Abramo sugere que as escolas
sejam remuneradas com base na população escolar, “tantos alunos, tantos
cruzeiros”. Caberia a cada escola como pagar seus professores e como gerir os
recursos recebidos, permitindo-lhes captar dinheiro adicional, na comunidade, o
que hoje é vetado por lei.
Não podemos atribuir à falta de
recursos e à extrema pobreza em que vive a nossa população o nosso atraso
educacional. A falência do ensino brasileiro está enraizada no desanimo e falta
de perspectiva do magistério, a perplexidade diante da burocracia que imobiliza
as escolas tornando-as dependentes de uma resposta “de cima”que não vem.

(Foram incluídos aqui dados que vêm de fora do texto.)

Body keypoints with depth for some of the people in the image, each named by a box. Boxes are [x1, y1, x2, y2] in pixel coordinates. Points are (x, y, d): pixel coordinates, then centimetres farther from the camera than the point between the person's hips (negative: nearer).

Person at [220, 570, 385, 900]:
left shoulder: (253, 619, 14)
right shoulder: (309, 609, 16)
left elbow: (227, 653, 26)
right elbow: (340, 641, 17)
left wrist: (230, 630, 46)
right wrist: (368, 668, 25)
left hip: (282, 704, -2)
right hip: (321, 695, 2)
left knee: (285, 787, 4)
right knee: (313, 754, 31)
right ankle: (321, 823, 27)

Há uma camada de burocratas
incrustada no sistema de ensino que desconcentra as tarefas educacionais, mas
concentrando o poder de decisão ou propondo a privatização dos serviços
educacionais, jogando a responsabilidade nos indivíduos.

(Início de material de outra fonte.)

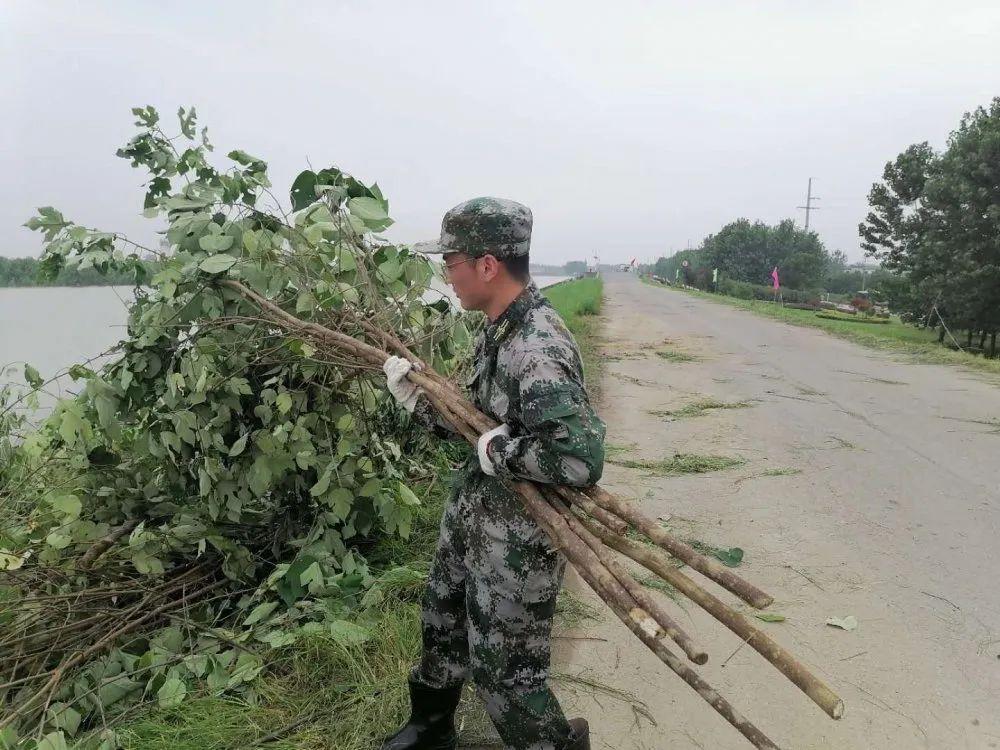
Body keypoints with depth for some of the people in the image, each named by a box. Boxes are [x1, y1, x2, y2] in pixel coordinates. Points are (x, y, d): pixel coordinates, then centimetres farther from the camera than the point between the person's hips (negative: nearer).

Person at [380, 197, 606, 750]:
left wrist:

O sindicalismo educacional
corporativista se concentra na luta por melhorias salariais e fortalecimento de
um estado burocrático. Essas duas forças apoiadas em ideologias antagônicas,
tem propostas idênticas de solução, que não escapam dos empecilhos
burocráticos.
A questão essencial da escola
hoje refere-se à sua qualidade, que está diretamente relacionada com os
pequenos projetos das próprias escolas que são muito mais eficazes na conquista
dessa qualidade de que grandes projetos, mas anônimos, distante do dia-a-dia
das escolas.
Isso por que só as escolas
conhecem de perto a comunidade e seus projetos podem dar respostas concretas à
problemas concretos de cada uma delas :
- assim podem respeitar as peculiaridades éticas e culturais de cada região;
- os projetos tem menos gastos com burocracia;
- a própria comunidade pode avaliar de perto os resultados.
Essa nova escola está sendo
construída na resistência concreta de muitos educadores, pais , alunos,
funcionários. Escolas onde crianças sentem prazer em ir, em estudar, “prazer em
construir a cultura elaborada”. Essa escola não será abandonada pelas crianças,
pois ninguém larga, nem abandona o que é seu e o que gosta.